By John Wichterman ’23
Halloween this year will certainly be one to remember, or forget, as extra precautions and regulations must be taken to lower the chance of spreading COVID throughout our community and nation alike.
Usual Halloween activities, like door-to-door trick-or-treating and attending gatherings, may likely spread COVID-19, as these events have a high potential to create high-traffic areas where everyone may not be wearing a mask.
The Center for Disease Control and Prevention included in their list of high-risk activities: participating in traditional trick-or-treating, trunk-or-treating, attending crowded costume parties indoors, going to an indoor haunted house and going on hay or tractor rides with people outside of your household.
“Most Halloween traditions that went on in my neighborhood had to be canceled,” said Bobby Munhall ’23.“It’s going to be a lot different and unusual, but at least we are staying safe so we can do things like this next year.”
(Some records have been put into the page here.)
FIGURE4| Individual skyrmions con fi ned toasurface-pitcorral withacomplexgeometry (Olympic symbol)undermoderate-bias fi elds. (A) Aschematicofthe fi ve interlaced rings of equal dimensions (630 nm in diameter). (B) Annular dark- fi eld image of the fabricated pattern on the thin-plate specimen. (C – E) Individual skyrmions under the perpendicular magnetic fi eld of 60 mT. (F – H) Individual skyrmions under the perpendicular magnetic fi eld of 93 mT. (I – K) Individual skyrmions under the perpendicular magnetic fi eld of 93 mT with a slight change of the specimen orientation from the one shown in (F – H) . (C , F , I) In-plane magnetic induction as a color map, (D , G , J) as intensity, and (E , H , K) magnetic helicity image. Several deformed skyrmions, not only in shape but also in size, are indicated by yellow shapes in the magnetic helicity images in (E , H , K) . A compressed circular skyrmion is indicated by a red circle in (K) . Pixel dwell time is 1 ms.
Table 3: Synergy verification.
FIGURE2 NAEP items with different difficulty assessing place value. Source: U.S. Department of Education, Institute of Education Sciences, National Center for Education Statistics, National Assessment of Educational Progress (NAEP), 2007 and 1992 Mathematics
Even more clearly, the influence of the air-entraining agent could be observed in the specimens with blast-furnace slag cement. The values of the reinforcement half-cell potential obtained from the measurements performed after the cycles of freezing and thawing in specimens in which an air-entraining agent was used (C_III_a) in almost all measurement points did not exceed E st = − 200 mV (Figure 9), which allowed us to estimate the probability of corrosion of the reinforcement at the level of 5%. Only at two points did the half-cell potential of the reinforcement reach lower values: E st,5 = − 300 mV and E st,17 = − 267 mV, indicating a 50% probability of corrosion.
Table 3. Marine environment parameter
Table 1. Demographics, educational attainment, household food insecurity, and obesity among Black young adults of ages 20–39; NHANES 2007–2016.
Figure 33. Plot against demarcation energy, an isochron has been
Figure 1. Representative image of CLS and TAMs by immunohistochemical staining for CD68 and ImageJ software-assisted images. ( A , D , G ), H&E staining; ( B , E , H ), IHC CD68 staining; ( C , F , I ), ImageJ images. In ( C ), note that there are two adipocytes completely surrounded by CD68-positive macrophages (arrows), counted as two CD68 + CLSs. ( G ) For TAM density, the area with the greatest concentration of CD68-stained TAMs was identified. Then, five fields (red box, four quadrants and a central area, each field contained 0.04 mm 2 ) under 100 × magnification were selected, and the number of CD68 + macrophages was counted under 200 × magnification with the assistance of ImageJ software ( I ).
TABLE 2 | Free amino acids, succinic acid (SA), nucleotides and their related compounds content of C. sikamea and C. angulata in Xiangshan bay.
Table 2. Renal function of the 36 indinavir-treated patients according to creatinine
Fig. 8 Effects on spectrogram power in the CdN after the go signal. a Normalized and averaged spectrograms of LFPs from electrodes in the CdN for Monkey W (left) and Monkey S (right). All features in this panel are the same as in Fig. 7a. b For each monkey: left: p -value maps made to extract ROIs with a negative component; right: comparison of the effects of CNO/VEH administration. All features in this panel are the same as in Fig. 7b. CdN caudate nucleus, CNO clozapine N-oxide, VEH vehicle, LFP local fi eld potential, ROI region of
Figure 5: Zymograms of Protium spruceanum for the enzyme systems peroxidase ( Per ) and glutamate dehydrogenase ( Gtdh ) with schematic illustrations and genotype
Munhall mentions how this year will be much different, but he appreciates that we are staying safe.
Many neighborhood events have had to be canceled or changed to ensure the safety of all.
“The best I can do is to advocate that maybe this year, we skip some of the formal functions where everyone meets up in the cul-de-sac,” said Ben Thinnes ’92, president of the Home Owners Association in a north central neighborhood.
Thinnes mentions that he is limited in what power he has, power that comes from the governing documents of the HOA, over others’ actions.
Popular attractions during the Halloween season, such as Fear Farm, are planning on opening with new regulations and rules in place to keep everyone safe.
“The nature of a haunted house is all about physical distancing; it always has been, it’s what we do normally,” said Fear Farm in a statement on their website.
“This year, we’re going above and beyond our normally safe and distanced methods of operation, and taking it to the next level.”
Some notable precautions Fear Farm will include capacity limits, face coverings on all staff members, mask requirements for guests, and the regular sanitization of all common touch points.
“I was originally planning on going out with friends, especially since it is a Saturday, but now I am still uncertain about my plan,” said Isiah Tallabas ’23
Before committing to any plans, make sure to review the CDC’s recent announcements regarding the risk of spreading COVID-19 during Halloween and festivities.